— start of INFORMATION SHOWN —

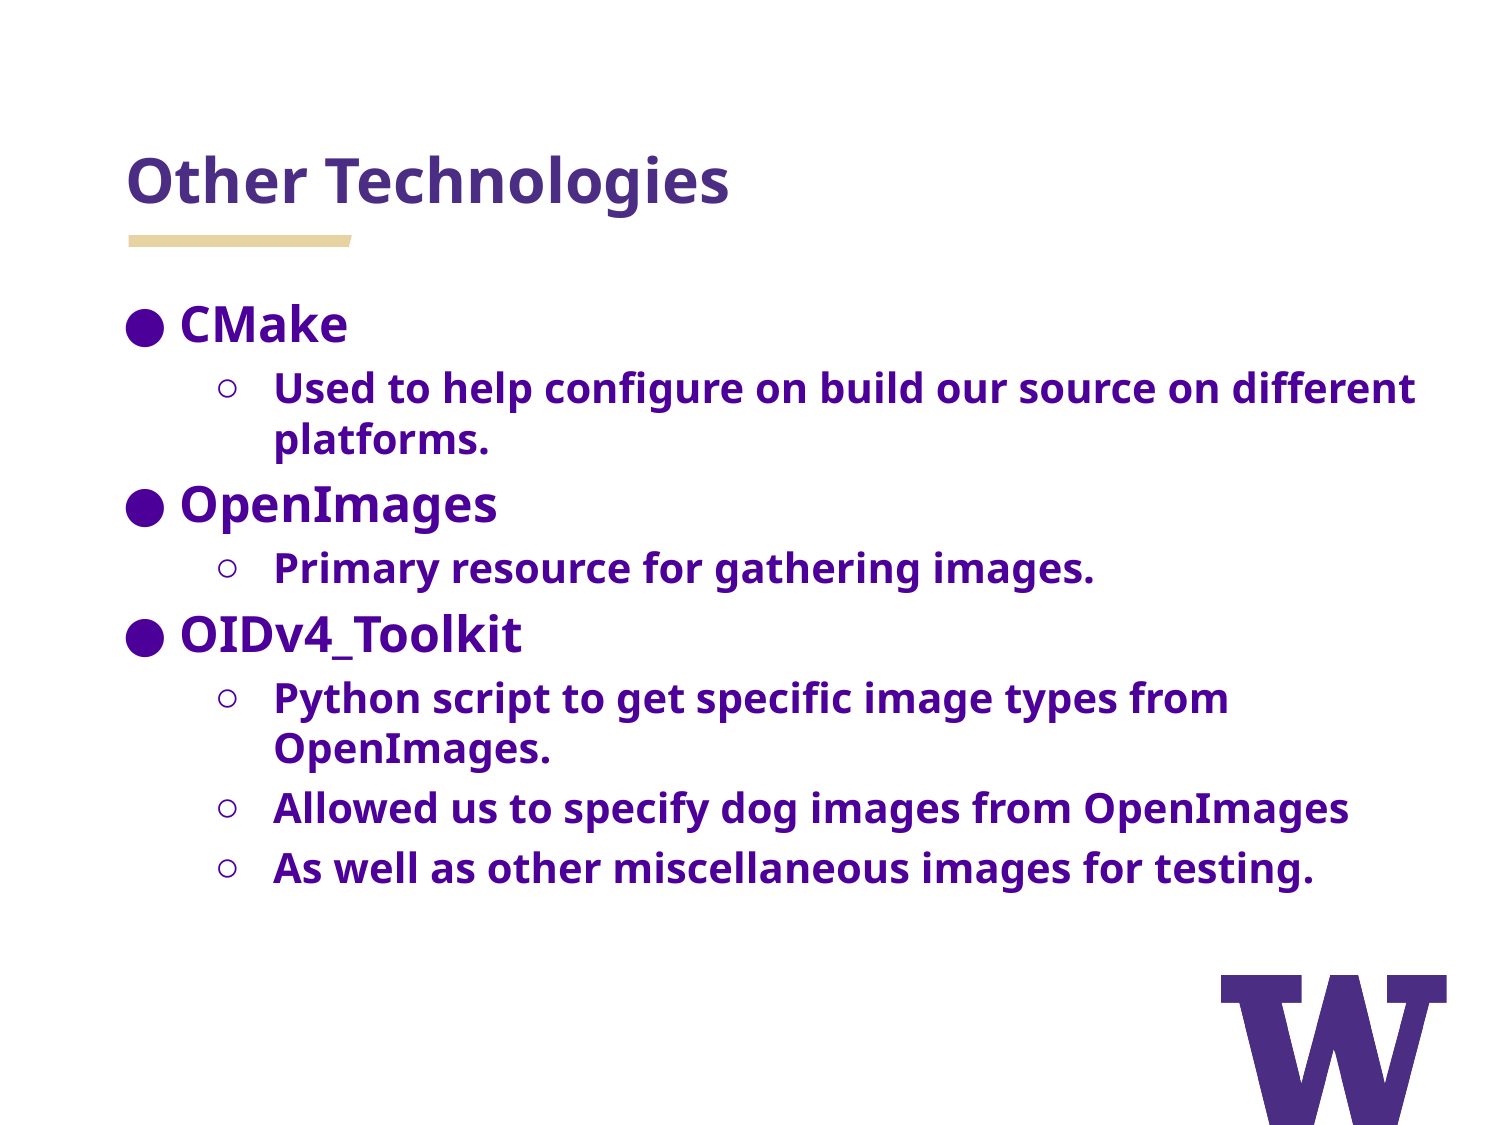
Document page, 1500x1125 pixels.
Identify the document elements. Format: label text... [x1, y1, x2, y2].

list CMake Used to help configure on build our source on different platforms. OpenImages Primary resource for gathering images. OIDv4_Toolkit Python script to get specific image types from OpenImages. Allowed us to specify dog images from OpenImages As well as other miscellaneous images for testing. [108, 284, 1453, 944]
title Other Technologies [110, 60, 1453, 224]
picture [1221, 975, 1447, 1125]
picture [128, 235, 352, 247]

— end of INFORMATION SHOWN —

### JOB
Copy every line above word for word, leaving out the pictures.

### EXERCISE ANSWER
Document page, 1500x1125 pixels.
Identify the document elements. Format: label text... [x1, y1, x2, y2].

list CMake Used to help configure on build our source on different platforms. OpenImages Primary resource for gathering images. OIDv4_Toolkit Python script to get specific image types from OpenImages. Allowed us to specify dog images from OpenImages As well as other miscellaneous images for testing. [108, 284, 1453, 944]
title Other Technologies [110, 60, 1453, 224]
picture [1221, 975, 1447, 1125]
picture [128, 235, 352, 247]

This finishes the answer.